Patents and Innovation in the Mobile Space
Just a quick note, I need to get back to work after having a late lunch but didn’t want to let this slip through the cracks. Patently Absurd: How New Wireless Technologies Get Strangled By Patents is worth a read. Here’s an excerpt:
The real problem, though, is that this isn’t at all how the patent system was supposed to work. The companies that really are working on MIMO technology for use in things like next generation Wi-Fi didn’t get the idea for MIMO from a random Speedus patent, but from recognizing that it was the most obvious way to speed up wireless transmissions. In other words, the core claim of a patent, it being “non-obvious” doesn’t apply. No one has “stolen” the ideas in the patent in question. It’s just that lots of people came up with similar ideas at the same time through the natural evolution of the technology.
Almost everyone I talk to about patents within the software arena thinks that the system is hopelessly broken, yet they still go out and get their own patents because they’re useful as a “blocking technique”. Meaning if you have your own patent when someone comes to sue you for infringing on their patent, you’re on better footing because of that patent you have.

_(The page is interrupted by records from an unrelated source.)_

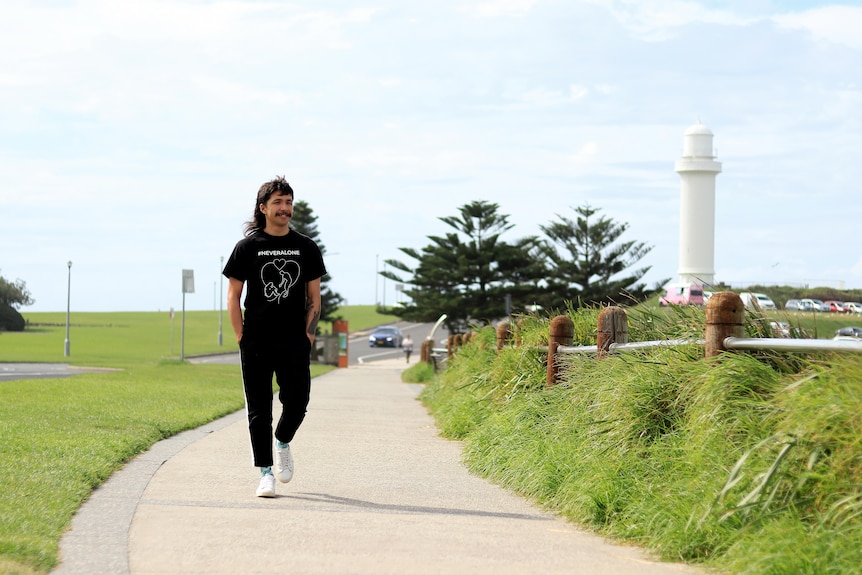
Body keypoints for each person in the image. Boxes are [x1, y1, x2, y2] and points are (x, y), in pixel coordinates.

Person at [223, 176, 326, 498]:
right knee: (259, 408)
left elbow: (314, 298)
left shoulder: (306, 247)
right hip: (255, 340)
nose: (285, 208)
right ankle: (265, 472)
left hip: (294, 340)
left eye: (289, 202)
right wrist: (241, 335)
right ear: (263, 208)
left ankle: (282, 441)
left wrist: (308, 335)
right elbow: (233, 296)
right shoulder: (247, 248)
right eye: (278, 202)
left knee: (298, 403)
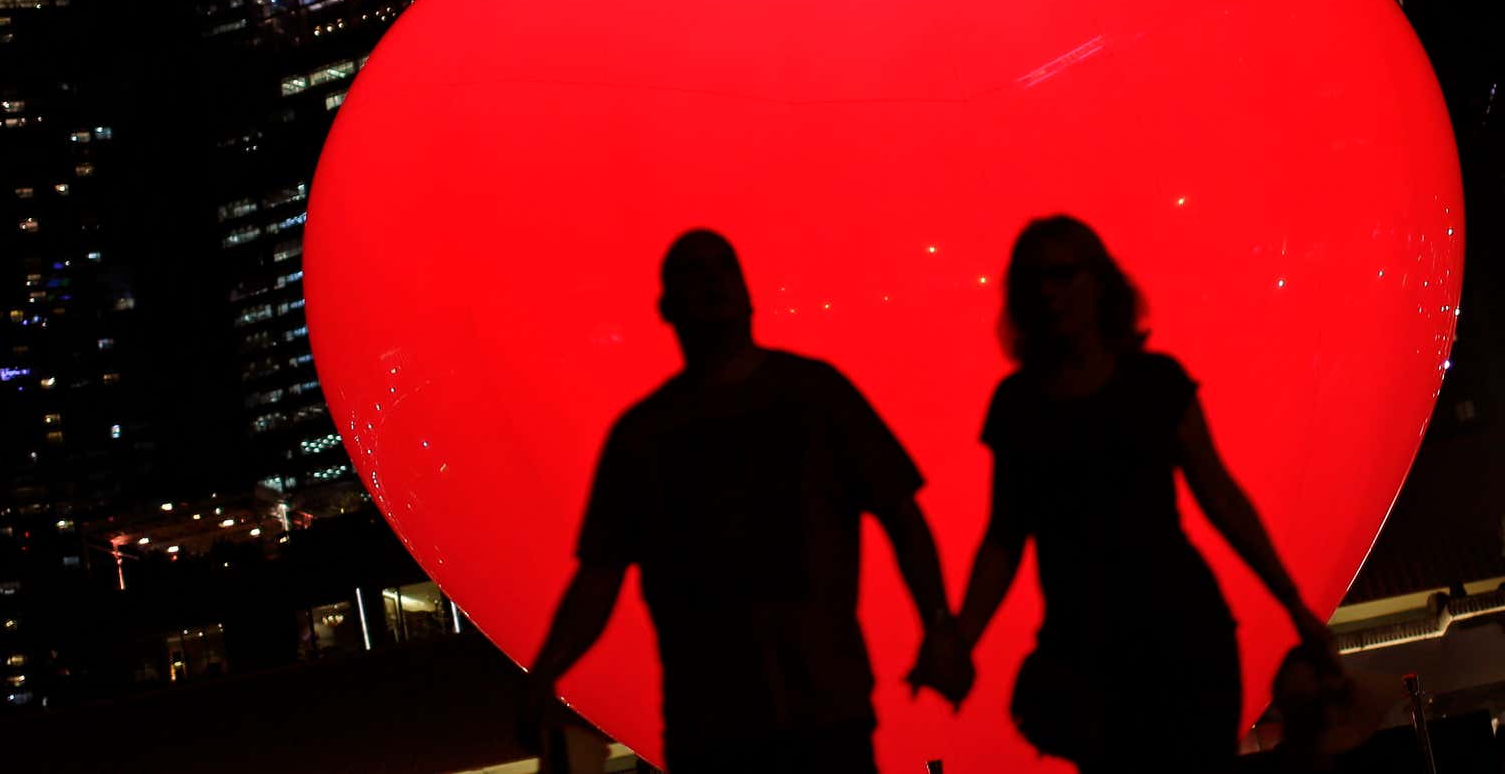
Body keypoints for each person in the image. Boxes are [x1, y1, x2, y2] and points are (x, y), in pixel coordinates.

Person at [524, 229, 971, 773]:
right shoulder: (660, 431)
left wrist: (940, 627)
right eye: (697, 271)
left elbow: (902, 516)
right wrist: (939, 628)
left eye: (722, 268)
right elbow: (599, 575)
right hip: (743, 717)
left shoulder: (796, 400)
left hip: (790, 711)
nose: (713, 281)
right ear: (668, 306)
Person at [954, 215, 1335, 773]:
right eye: (1035, 280)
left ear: (1098, 282)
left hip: (1174, 636)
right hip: (1098, 650)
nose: (1048, 293)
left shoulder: (1147, 385)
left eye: (1062, 275)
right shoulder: (1025, 405)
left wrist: (1294, 603)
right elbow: (1004, 537)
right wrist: (962, 637)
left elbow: (1221, 498)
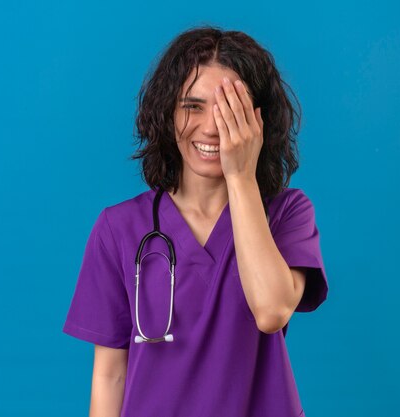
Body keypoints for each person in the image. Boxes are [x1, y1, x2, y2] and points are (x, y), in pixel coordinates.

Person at [62, 25, 329, 417]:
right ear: (167, 113)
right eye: (193, 106)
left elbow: (272, 311)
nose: (209, 128)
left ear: (258, 121)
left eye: (228, 111)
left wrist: (240, 176)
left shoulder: (288, 213)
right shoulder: (118, 229)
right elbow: (110, 375)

But those who go out to get blocking patents sometimes end up in a situation where it seems like they could recover their legal fees and maybe make some money by exercising their patents. It’s a tempting prospect once you have the patent in hand already. It forms a nice little closed loop feedback cycle where more patents lead to more patents, and the way to avoid the threat of patents is to get patents yourself. Not exactly the way I would like for things to be, but at least there’s no decisions to make.